The guessing game over Sprint's 4G strategy could be put to an end as early as October.
The company sent out media invitations Monday to a "strategy update" with its senior management in New York City on Oct. 7. No further details were disclosed, but Sprint is expected to provide long-awaited details on its mobile broadband plans.
Sprint CEO Dan Hesse first disclosed plans for the October briefing during the company's second-quarter earnings call. He said the company planned to describe its network upgrade plans in more detail, but hadn't finalized its strategy. The invitations to the briefing make the event official.
"The additional time between now and then will allow us to complete more pieces to our plan," he said during the earnings call in July.
Though it seems likely the company will stick to its mobile broadband plans during the briefing, rumors are circulating that the company may instead use the event to debut the iPhone.
The Wall Street Journal reported last month that Sprint would land a new version of the iPhone and the current iPhone 4 in mid-October, but the reports have yet to be confirmed by Apple or Sprint.
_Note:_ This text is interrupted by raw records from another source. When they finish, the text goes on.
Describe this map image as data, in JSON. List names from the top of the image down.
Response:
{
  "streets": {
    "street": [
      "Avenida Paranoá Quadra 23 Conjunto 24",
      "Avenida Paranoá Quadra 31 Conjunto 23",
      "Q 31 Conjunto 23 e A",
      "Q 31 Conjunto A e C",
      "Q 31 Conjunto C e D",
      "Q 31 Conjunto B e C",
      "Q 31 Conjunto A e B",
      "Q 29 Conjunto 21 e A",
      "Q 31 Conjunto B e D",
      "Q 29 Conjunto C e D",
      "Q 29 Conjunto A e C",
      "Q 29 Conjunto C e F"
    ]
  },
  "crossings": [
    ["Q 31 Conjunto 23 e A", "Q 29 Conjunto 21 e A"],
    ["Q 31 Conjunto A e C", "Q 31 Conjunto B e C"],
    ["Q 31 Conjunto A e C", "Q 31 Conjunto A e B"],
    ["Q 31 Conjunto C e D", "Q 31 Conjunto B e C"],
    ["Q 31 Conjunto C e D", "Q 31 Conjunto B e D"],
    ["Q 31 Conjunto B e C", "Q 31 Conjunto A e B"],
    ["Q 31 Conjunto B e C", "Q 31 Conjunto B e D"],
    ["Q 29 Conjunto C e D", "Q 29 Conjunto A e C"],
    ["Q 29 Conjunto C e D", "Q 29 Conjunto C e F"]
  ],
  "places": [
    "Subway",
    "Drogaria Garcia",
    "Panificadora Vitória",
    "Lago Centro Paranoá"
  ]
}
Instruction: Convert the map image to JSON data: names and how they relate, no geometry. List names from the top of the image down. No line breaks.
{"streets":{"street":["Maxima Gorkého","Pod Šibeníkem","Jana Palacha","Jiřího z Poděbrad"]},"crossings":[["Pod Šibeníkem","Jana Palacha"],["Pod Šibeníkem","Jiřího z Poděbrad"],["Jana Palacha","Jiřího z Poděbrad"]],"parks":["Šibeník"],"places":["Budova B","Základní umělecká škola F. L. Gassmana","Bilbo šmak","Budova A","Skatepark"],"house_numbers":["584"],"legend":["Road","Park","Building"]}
Sprint's 4G strategy is anything but clear cut. The operator has a majority stake in Clearwire and resells its WiMAX service under its own brand, but has a troubled relationship with the financially strapped mobile broadband provider.
Sprint added another 4G flavor to the mix late last month when it signed a $9 billion deal to build and operate LightSquared's LTE network. The contract allows Sprint to resell LightSquared's LTE service, but the arrangement is void if the FCC blocks LightSquared from moving ahead with its plans over problems with GPS interference.
Sprint could push ahead with Clearwire – which plans to deploy LTE if it can get an extra $600 million in funding – or it could cross its fingers that LightSquared's plans will pass regulatory muster. Or it could go with some combination of both.
The operator also could deepen its relationship with Clearwire. Its network modernization plan calls for equipment that supports both its own spectrum and the 2.5 GHz band used for Clearwire's WiMAX service. Vendors have already begun installing the new hardware.